Transparent shopping bags or “private remains private”? The German payment service giropay advertises on its website with pithy slogans like “Private remains private” and “Data protection according to German guidelines”. A customer suddenly found a detailed account of her purchases – including a sex shop and an online pharmacy in her giropay profile. Other than normal SEPA or credit card payments, giropay does not only process the necessary personal data to ensure the payment – but keeps the entire contents of the shopping basket. As the company showed no signs of willingness to cooperate on the matter, she contacted noyb.
giropay blames it on the shops. giropay keeps and processes the data, but deflects any responsibility: transferring such data would always be the responsibility of the shops. However, their software has a specific function to forward such information and their own webshop plugin actually leaves shop operators no other choice but to transfer this data. Given that giropay clearly processes this unnecessary personal data, it is subject to the GDPR and liable under the law.
“You can’t build, use, and promote a system that illegally sucks up data and blame others for the data grab. The GDPR has clear principles on lawfulness, data minimization, and accountability.” — Alan Dahi, data protection lawyer at noyb
Particularly sensitive data. The data processed by giropay also concerns the customer’s health and sexual preferences. According to the GDPR, such sensitive data deserves particular protection. It must not be processed without the customer’s explicit consent, as stated in Article 9(2)(a) of the GDPR.
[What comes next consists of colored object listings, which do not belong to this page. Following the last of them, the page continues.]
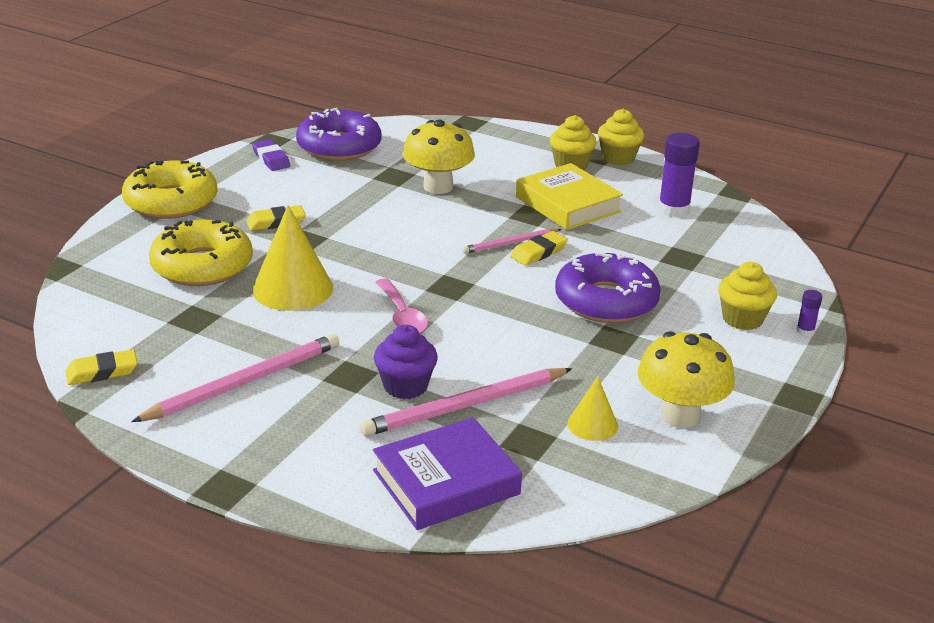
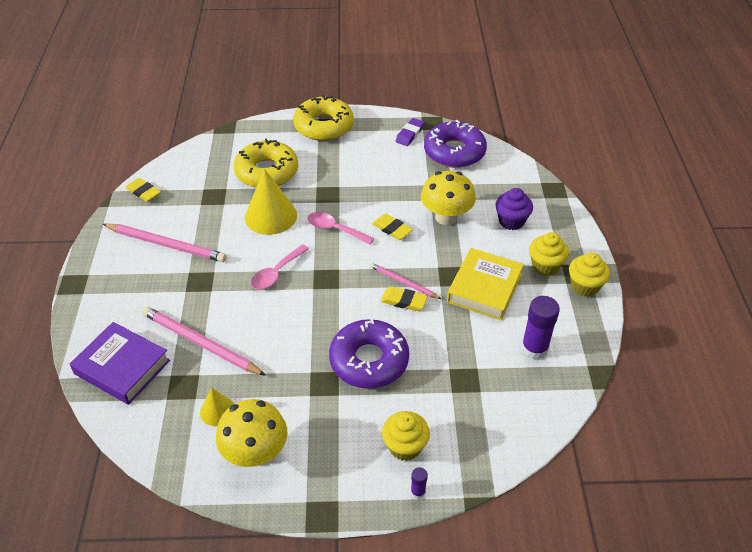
camera: 60 degrees right, 15 degrees up
(276, 222) = (337, 173): yellow eraser -> yellow eraser (392, 229)
(374, 255) = (335, 229): none -> pink spoon
(405, 386) = (204, 308): purple cupcake -> purple cupcake (511, 221)

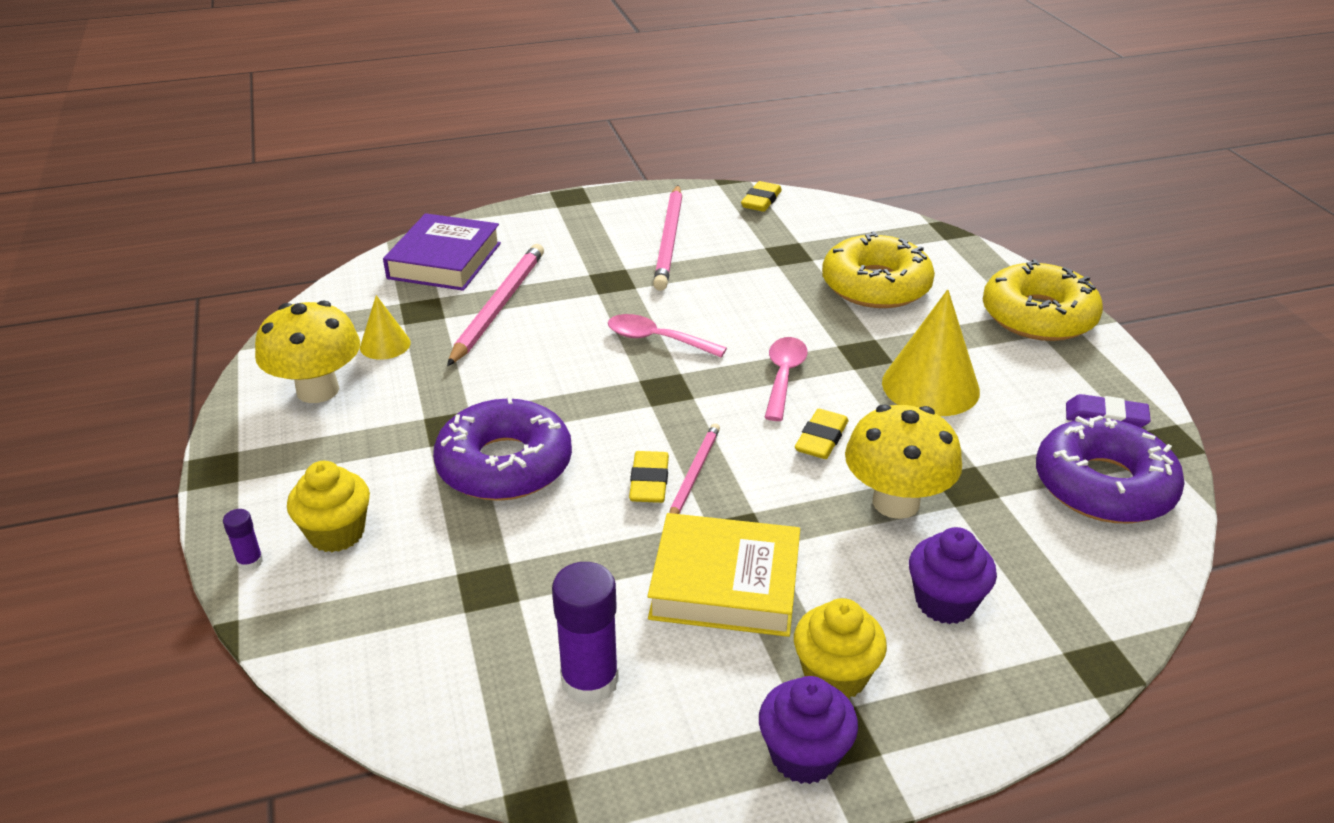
camera: 75 degrees right, 10 degrees down
(271, 216) = (777, 309): yellow cone -> yellow cone (930, 386)
(584, 286) = (803, 755): yellow cupcake -> purple cupcake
“Just because I use my debit card in the supermarket, my bank won’t get any detailed information about my grocery shopping. There is absolutely no legit reason for giropay to collect such data and store it long-term, especially when it’s that personal.” — Customer of giropay
This is not “normal market practice”. giropay collects information about the most intimate affairs of its customers and argues that this is “normal market practice”. Allegedly the information would be relevant in case of disputes between a webshop and the customer. In reality, the list of items should be readily available on bills or the payment history available in the webshop – there is no need that a third party keeps these records by default and without the user’s knowledge or consent. Although “market practice” is irrelevant in terms of data protection law, companies often use it to legitimise data protection violations. Instead, they should start taking data protection seriously and respect the privacy of their customers.